* PEYGAMBERLERİN MUCİZELERİ VE İLİM

 

Aşağıda, Kur'ân'da zikri geçen mucizelerin ilmî bir yaklaşımla da anlaşılmaya çalışılmasının fayda ve hatta gereğine dikkat çeken bir tahlili, peygamberlerle ilgisi sebebiyle burada kaydedeceğiz.

Peygamber deyince, önce mucize akla gelir. Bu meselede öylesine kesin şartlanmışız ki, bir peygamberin üstünlüğünden, galebesinden veya başarısından sözedilse, hiç terüddüde yer vermeden bunları mu'cizelerle gerçekleştirdiğine hükmeder geçeriz. Meselenin bir diğer veçhesini, insânî imkânlara bakan yönünü veya bir başka ifade ile, ilmî yönünü hiç nazar-ı dikkate almayız. Bu durum bize peygamberlerden yapılacak istifadeyi azaltmaktadır.

Bu tebliğimizde, önce Hz. Süleyman, sonra da Hz. Nûh aleyhimesselâm örneğinden hareketle, mucizelere bir başka açıdan nazar edilmesini teklif edeceğiz. Kesin bir iddia olarak değil, bir mülâhaza hânesi açma teklifi olarak diyoruz ki: Kurân'da zikri geçen nebevî harikaların bir kısmı ilmî bir yaklaşımla izâh edilebilir ve günümüze bakan daha zengin mesajları ortaya çıkarabilir.

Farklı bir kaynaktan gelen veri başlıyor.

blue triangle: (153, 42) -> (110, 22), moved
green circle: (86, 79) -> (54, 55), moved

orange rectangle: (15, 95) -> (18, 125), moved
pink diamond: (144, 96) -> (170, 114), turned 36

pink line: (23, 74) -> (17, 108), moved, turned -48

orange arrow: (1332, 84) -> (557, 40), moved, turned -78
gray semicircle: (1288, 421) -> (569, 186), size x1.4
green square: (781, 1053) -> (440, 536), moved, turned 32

Karınca dâhil, hayvanlarla konuşmak, cinleri istihdam etmek, iki aylık yolu havada, bir günde almak; Sebe Melîkesi Belkıs'ın tahtını Yemen'den Kudüs'e göz açıp kapama müddetinde getirmek vs. gibi pekçok üstünlüklere mazhar olduğu Kur'ân-ı Kerîm'de belirtilen Hz. Süleyman'la ilgili âyetler yakından tahlil edilince bu mazhariyetlerin, diğer insanlar tarafından ulaşılamayacak Hz. İsa ve Havarilerinin mazhar olduğu gökten sofra inmesi veya Hz. Peygamber aleyhissalâtu vesselam'ın mazhar olduğu ayın ikiye bölünmesi nev'inden mucizeler olmadığı, ilmî düsturlara dayandığı anlaşılmaktadır.

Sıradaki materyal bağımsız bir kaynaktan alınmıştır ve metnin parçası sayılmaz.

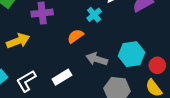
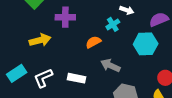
cyan hexagon: (131, 54) -> (146, 44), moved
white rectangle: (62, 77) -> (76, 78), turned 36

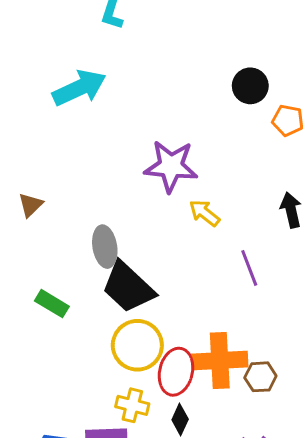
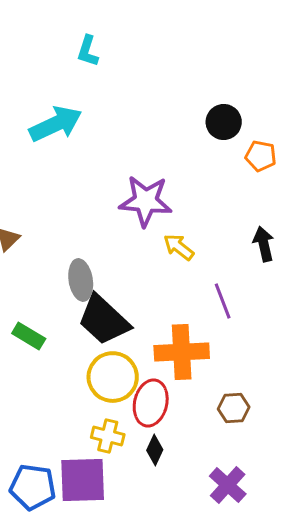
orange cross: (220, 361) -> (182, 352), moved

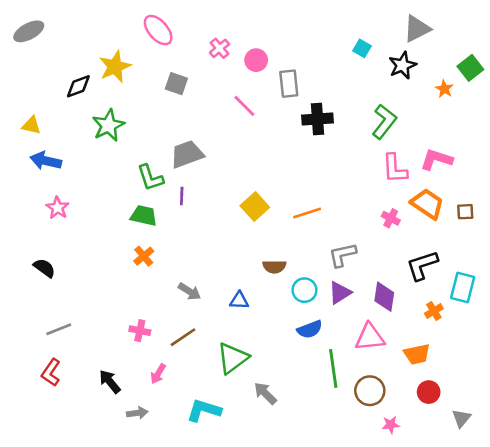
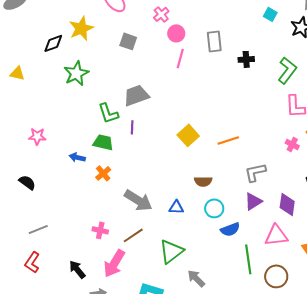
pink circle: (256, 60) -> (176, 33), moved
pink line: (244, 106) -> (180, 58), turned 60
black cross: (318, 119) -> (246, 59), moved, size x0.7
blue arrow: (46, 161) -> (77, 157), moved, size x0.7
pink star: (58, 208) -> (37, 136), turned -30
cyan circle: (304, 290) -> (214, 208), moved
gray arrow: (189, 291) -> (138, 200), size x1.6
pink arrow: (158, 374) -> (114, 263), size x1.8

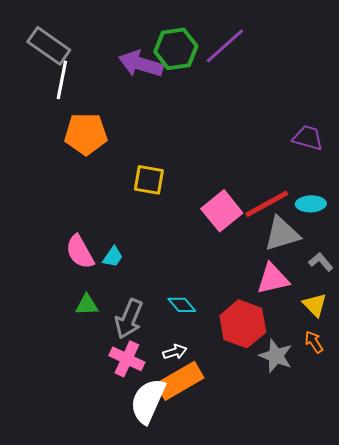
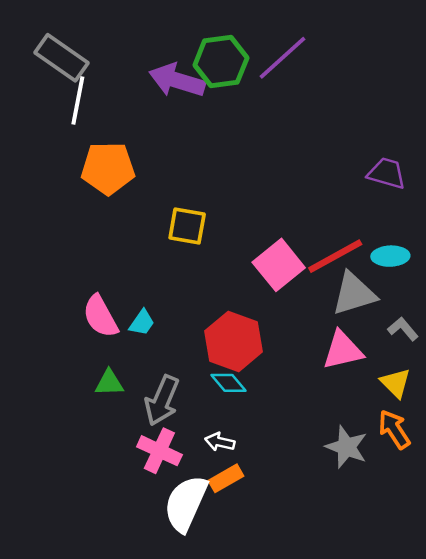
red hexagon: (243, 324) -> (234, 341), moved
orange arrow: (314, 342) -> (394, 429), size x1.4
white arrow: (175, 352) -> (220, 442), turned -150
orange rectangle: (180, 381) -> (226, 478), size x0.6

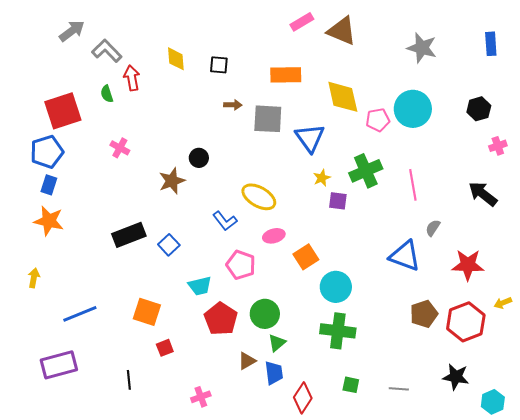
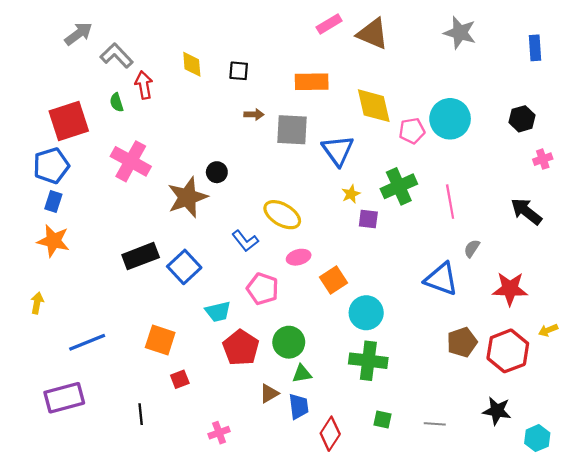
gray star: (422, 48) -> (460, 33), moved
pink cross: (120, 148) -> (131, 161), size x1.8
brown star: (172, 181) -> (187, 197), size x1.4
blue square: (169, 245) -> (184, 267), size x1.4
green triangle: (277, 343) -> (302, 374), turned 30

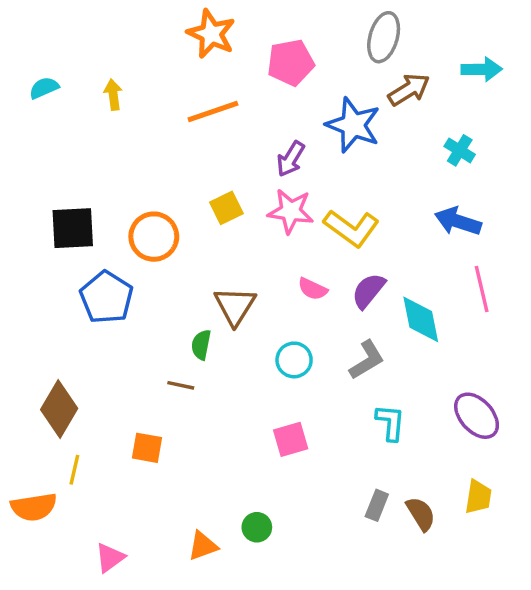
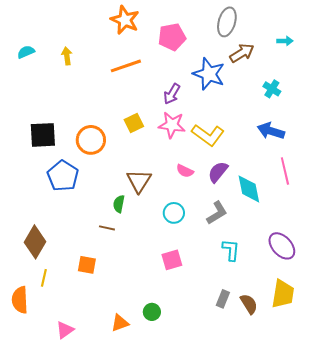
cyan arrow: (482, 69) -> (285, 41), size x0.7
yellow trapezoid: (478, 497) -> (283, 294), size x1.4
orange semicircle: (34, 507) -> (20, 300), turned 96

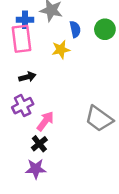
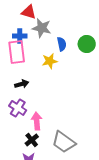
purple cross: (23, 106) -> (18, 108), turned -30
gray trapezoid: (99, 119) -> (64, 142), moved
pink arrow: (45, 121) -> (37, 121), turned -42

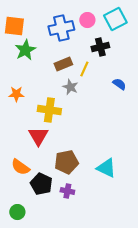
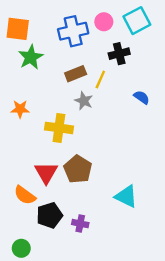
red triangle: (38, 136) -> (46, 173), moved
brown pentagon: (66, 162) -> (78, 169), moved, turned -30
black pentagon: (41, 184) -> (50, 215), turned 30

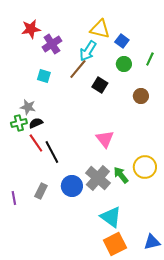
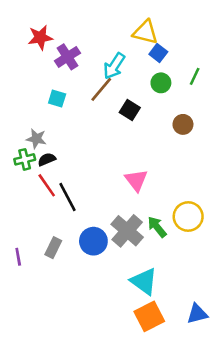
yellow triangle: (100, 29) -> (145, 32), moved

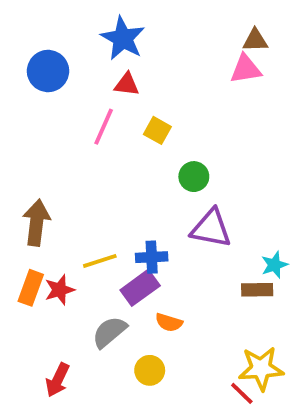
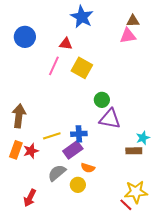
blue star: (123, 38) -> (82, 17), moved
yellow square: (157, 130) -> (82, 68), size x1.5
green circle: (194, 177) -> (102, 100), moved
yellow circle: (150, 370) -> (78, 185), moved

Nitekim Neml sûresinde, Hz. Süleyman aleyhissselâm'la ilgili olan pasajın (15-44. âyetler) ilk âyetinde şöyle buyurulmuştur: "Andolsun ki, Dâvud'a ve Süleyman'a ilim verdik. İkisi: ÔBizi mü'min kullarının çoğundan üstün kılan Allah'a ham olsun' dediler" (15. ayet)

Bu âyette iki husus tebârüz ettirilmektedir:

1- Hz. Dâvud'la Hz. Süleyman'a ilim verildiği,

2- İlim verilmiş olmakla kazandıkları üstünlüğe hamdetmeleri.

Bir başka ifade ile, Hz. Dâvud ve Hz. Süleyman, mazhar oldukları mucizelerle değil, kendilerine verilen müstesna ilimle üstünlük kazandıklarını belirtmiş olmaktadır.

Hemen belirtmek isteriz: Büyük insanlar, çevreleri ile büyüktür. Hususen ilimle mümtaz kılınan büyüklerin, âlimlerden müteşekkil bir çevreleri olmalıdır. Kur'ân-ı Kerîm, Hz. Süleyman için böyle bir çevreden, kitaptan, bir ilme sâhip kimselerden, devlet işlerinin istişâre edildiği zengin bir meclisten haber vermektedir.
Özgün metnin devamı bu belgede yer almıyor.